**Problem 1**:
Answer these from the passage on Guardiola's Barcelona:
(a) In what year did Guardiola arrive at Barcelona?
(b) Who called the midfield passing a "carousel"?
(c) Which three players did Guardiola show the door as his first act as manager?
**Problem 2**: Please print, word for word, the stretch of the passage on Guardiola's Barcelona from "Lionel Messi won" through "of the age.".

**Given passage**:

↓↓↓

Lionel Messi won his first Champions League title that season as part of a Ronaldinho-inspired Barcelona team that looked likely to dominate for the next few years. But it didn’t really happen for that side either: Ronaldinho was drinking too much and they stagnated. It took the 2008 arrival of Pep Guardiola to re-establish them as the defining team of the age.
Under Guardiola, Barcelona played a kind of football that had never been seen before. For this reason his time at the club is now looked upon as a golden age, and all subsequent iterations of Barcelona – even the Messi, Suarez, Neymar team – have been criticised for failing to articulate the club’s supposed values with the purity of the Guardiola years.
Guardiola team
Which values are we talking about – what was it that made the Guardiola team great? Today it often seems to be remembered in terms of technique and tactics, something to do with how they moved in relation to the ball and each other, the “carousel” of midfield passing as Alex Ferguson called it, the distinctive patterns of their play and their manipulation of space. The subsequent teams have been castigated for departing from this geometric ideal. Luis Enrique’s team won trophies but they were a bit too fond of the fast counter-attack. Valverde liked 4-4-2 – caveman football from the point of view of club orthodoxy.
These technical and tactical points are more or less accurate. But thinking of the Guardiola style as a set of geometric principles that could be applied again at any time by a coach who had the courage to honour the true traditions of the club and go “back to basics”, is to forget the collective ferocity that underpinned everything the Guardiola team did. They ran for each other because he made them feel like they were all in it together.
His first act as manager was to show the door to the stars of the last team: Ronaldinho, Deco and Samuel Eto’o (who ended up staying one more year). His thinking was: even though these are among the best footballers we have, their attitude undermines the team spirit without which we have nothing.
That’s the part of the Guardiola formula that Barcelona have forgotten. It’s not really to do with coaches who lack courage playing too many direct passes, or too many long passes, or having the wingers too narrow, or not establishing proper control in midfield before they start their moves. The bigger problem is that this isn’t really a team any more, and it hasn’t been for a long time. It’s a two-tier set-up: Messi and his friends, and everyone else.
It’s not that Messi is a problem on the field, as though he has slowed down so much at 32 that team-mates have to carry him about in a sedan chair and end up too exhausted to do their own jobs. Messi is the best footballer in history – that argument is over – and he continues to be the best player in nearly every game he plays.

↑↑↑

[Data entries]
↓↓↓

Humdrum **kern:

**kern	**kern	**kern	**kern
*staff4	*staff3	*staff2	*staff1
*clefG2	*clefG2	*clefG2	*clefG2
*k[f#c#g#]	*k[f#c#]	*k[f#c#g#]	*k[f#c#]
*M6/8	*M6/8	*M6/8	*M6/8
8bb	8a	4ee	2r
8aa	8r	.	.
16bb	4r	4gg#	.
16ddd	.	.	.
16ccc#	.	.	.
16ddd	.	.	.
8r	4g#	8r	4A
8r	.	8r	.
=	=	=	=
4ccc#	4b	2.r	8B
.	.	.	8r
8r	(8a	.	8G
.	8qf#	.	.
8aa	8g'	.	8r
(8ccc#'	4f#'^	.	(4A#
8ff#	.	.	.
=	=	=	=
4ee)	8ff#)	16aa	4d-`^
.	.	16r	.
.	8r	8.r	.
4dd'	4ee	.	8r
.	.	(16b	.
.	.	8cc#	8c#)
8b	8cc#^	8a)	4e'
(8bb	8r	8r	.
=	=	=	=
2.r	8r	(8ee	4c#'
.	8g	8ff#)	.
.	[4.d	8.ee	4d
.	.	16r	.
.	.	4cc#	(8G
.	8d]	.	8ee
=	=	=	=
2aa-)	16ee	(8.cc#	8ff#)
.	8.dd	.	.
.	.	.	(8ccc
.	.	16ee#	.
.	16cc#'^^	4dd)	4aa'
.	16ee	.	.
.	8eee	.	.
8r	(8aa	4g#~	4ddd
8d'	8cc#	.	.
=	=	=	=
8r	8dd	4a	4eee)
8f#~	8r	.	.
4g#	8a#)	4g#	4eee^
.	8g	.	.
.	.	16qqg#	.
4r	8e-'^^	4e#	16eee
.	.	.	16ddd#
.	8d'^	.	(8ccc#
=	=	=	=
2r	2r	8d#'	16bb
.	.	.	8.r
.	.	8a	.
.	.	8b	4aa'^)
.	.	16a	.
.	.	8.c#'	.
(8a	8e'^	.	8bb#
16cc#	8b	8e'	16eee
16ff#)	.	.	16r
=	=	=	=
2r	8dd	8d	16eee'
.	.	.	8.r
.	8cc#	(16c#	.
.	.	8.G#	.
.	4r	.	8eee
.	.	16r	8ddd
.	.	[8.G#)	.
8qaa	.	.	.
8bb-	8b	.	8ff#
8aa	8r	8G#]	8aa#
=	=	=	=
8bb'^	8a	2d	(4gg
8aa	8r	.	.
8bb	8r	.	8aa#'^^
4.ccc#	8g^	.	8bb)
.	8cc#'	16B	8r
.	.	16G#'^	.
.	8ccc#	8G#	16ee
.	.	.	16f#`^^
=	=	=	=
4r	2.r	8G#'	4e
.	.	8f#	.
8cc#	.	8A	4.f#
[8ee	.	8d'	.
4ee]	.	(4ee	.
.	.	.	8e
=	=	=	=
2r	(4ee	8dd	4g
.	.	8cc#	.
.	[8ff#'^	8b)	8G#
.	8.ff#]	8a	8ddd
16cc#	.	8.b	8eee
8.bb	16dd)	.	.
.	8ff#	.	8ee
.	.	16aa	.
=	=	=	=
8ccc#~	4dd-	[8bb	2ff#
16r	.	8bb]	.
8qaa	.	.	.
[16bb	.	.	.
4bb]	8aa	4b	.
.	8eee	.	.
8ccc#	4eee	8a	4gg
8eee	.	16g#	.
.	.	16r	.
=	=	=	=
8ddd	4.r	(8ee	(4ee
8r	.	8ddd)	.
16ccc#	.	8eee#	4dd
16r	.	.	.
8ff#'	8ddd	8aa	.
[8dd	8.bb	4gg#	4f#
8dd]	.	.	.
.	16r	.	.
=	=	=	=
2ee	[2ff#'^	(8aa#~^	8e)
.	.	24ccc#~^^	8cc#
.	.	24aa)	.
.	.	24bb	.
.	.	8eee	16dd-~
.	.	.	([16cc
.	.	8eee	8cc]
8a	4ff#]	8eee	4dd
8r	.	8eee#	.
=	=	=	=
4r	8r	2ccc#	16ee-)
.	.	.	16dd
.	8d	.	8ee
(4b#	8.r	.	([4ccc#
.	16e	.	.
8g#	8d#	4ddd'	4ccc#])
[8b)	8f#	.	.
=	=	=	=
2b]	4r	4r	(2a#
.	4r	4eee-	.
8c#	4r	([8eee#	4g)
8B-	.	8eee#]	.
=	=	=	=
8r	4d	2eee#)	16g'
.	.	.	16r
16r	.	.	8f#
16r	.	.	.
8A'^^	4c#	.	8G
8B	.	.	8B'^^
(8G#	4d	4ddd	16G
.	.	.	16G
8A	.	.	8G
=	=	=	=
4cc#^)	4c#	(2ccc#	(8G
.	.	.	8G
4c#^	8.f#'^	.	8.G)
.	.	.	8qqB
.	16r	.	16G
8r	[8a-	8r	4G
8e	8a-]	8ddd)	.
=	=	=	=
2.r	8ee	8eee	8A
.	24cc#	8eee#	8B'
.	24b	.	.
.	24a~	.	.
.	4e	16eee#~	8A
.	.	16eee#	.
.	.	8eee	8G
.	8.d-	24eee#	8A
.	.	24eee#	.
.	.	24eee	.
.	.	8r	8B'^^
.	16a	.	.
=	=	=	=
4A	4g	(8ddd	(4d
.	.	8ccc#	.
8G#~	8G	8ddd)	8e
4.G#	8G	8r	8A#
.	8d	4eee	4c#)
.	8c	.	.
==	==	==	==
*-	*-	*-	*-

↑↑↑

**Answer section 1**:
(a) 2008
(b) Alex Ferguson
(c) Ronaldinho, Deco and Samuel Eto'o

**Answer section 2**:
Lionel Messi won his first Champions League title that season as part of a Ronaldinho-inspired Barcelona team that looked likely to dominate for the next few years. But it didn’t really happen for that side either: Ronaldinho was drinking too much and they stagnated. It took the 2008 arrival of Pep Guardiola to re-establish them as the defining team of the age.